La guerre ne s’est pas terminée le 11 novembre 1918. Le retour des soldats s’est fait progressivement, l’arrivée du dernier contingent datant de juillet 1919. Les corps des Nazairiens morts au combat, de maladie, d’accidents ou pour l’exemple sont éparpillés dans de multiples lieux de sépulture, quand sépulture il y a. La ville entière doit faire face au deuil, et le sort des veuves et des orphelins des 25 % de morts est terriblement difficile. Le marasme économique et la misère règnent, les désillusions sont immenses. Non, Saint-Nazaire ne deviendra pas, comme on l’espérait, la plaque tournante du commerce avec les Etats-Unis.
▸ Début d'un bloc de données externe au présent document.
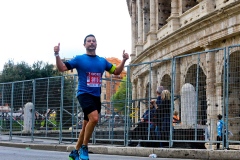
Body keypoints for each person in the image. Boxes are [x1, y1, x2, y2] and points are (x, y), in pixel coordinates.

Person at [53, 34, 129, 160]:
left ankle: (75, 152)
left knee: (85, 126)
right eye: (89, 41)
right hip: (83, 94)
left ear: (96, 44)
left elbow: (117, 72)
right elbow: (62, 68)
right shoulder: (79, 59)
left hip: (96, 96)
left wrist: (124, 60)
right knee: (94, 118)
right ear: (84, 45)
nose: (91, 42)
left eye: (94, 41)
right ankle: (84, 147)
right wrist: (57, 54)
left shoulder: (102, 61)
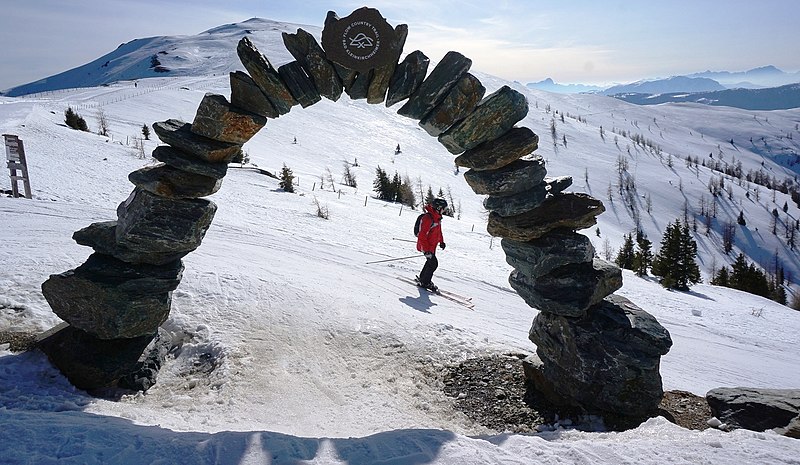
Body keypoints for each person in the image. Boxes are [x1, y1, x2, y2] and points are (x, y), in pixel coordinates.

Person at [416, 198, 447, 291]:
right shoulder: (428, 218)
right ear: (438, 208)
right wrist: (426, 250)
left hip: (432, 246)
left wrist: (441, 241)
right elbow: (421, 235)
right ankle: (425, 282)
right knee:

14/18 Les Nazairiens dans la Grande Guerre ne se veut pas une étude universitaire, mais un angle de vue argumenté sur le quotidien des Nazairiens dans la tourmente, et sur leurs capacités de positiver dans les pires situations. Le travail de fourmis de ses auteurs sort de l’ombre de cette “Grande Guerre” les petites gens qui ont su rapporter de nouvelles connaissances de leurs rencontres sur le front avec des soldats d’autres régions, concernant l’agriculture par exemple, alimenter la solidarité par la création de nombreuses associations, telles que la Goutte de lait ou le Sou du soldat, l’implantation de jardins partagés, de coopératives de consommation montées par le mouvement ouvrier…

Un livre de passionnés… passionnant.